Schlaue Details fürs Interieur - auch beim "schönen" Citan

Auch beim Daimler könnte eine intelligente Innengalerie den Transport von langen Gegenständen erleichtern. Und ohne Sitze gibt es beim van richtig viel Platz – in Kubikmetern ausgedrückt: Die Standardausführung des Kangoo soll 3,3 bis 3,9 Kubikmeter Ladevolumen sowie 540 bis 740 Kilogramm Nutzlast bieten. Alternativ zur Frachtraum-Trennwand aus Blech ist eine vergitterte und drehbare Trennwand verfügbar. Zusätzlich lässt sich der Beifahrersitz umklappen und so der Ladeboden verlängern. Die zum Marktstart noch nicht erhältliche Langversion, deren Maße Daimler jetzt bekanntgab, verfügt laut Renault mit 3,55 Metern über die größte Ladelänge in der Kompakttransporter-Klasse. Das Stauvolumen beträgt 4,2 bis 4,9 Kubikmeter. Wobei fast fünf Meter Länge definitiv gar nicht mehr kompakt sind!

Innen stehen bei Renault bis zu 60 Liter an Staumöglichkeiten für Lieferpapiere, Dokumente, Laptops und Rechner zur Verfügung – das dürfte auch Daimler bieten. Und neben dem einfachen Beifahrersitz gibt es auch eine Beifahrer-Doppelsitzbank. Die mittlere Rückenlehne lässt sich dort vorklappen und in eine Tischfläche mit A4-Dokumentenhalter und Becherhalter verwandeln.

Auf Nummer sicher: Teilautonomes Assistenzniveau

Und auch bei der Sicherheit legte Renault massiv nach, was für den EQT umso mehr gelten dürfte, heißt: Fernlichtassistent, Spurhaltewarner und Spurhalteassistent, Müdigkeitserkennung sowie Notbremsassistent mit Fußgänger-, Radfahrer- und Kreuzungserkennung kann man alles haben. Dazu kommt ein Sicherheitsabstandwarner, einen Geschwindigkeitswarner mit Verkehrszeichenerkennung sowie einen adaptiven Tempopiloten mit Stop & Go-Funktion, sowie Totwinkelwarner und -assistent.
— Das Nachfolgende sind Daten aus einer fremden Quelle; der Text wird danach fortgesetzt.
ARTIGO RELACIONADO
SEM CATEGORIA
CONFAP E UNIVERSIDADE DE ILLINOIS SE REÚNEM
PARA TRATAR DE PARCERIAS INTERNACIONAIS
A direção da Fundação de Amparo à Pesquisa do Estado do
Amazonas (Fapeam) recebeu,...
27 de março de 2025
Praktisch darüber hinaus sind Anhängerstabilitätskontrolle und „Rear View Assist“, der das Verkehrsgeschehen hinter dem Fahrzeug mit einer Kamera beobachtet und das Bild in ein Display anstelle des Innenrückspiegels projiziert. Ebenfalls im Programm sind eine 360-Grad-Einparkhilfe und der „Easy-Park“-Assistent. Womit klar ist: Der neue Citan respektive EQT wird gegenüber dem Vorgänger einen Riesenschritt machen. Man darf gespannt sein, ob der EQT die Cityvan-Charts so stürmen wird wie einst Hubert Kahs Sternenhimmel die Neue Deutsche Welle.

Was bedeutet das?

Mit dem Concept EQT gibt Daimler einen guten Ausblick auf das, was da gemeinsam mit Renault bei den Cityvans kommt. Und tatsächlich hat Mercedes-Benz mit der T-Klasse hier wirklich einen feinen und markentypischen Vertreter geschaffen, der als Stromer aber leider eher gar keine neuen Maßstäbe setzen wird, wenn es bei dem von Renault kolportierten Package bleibt.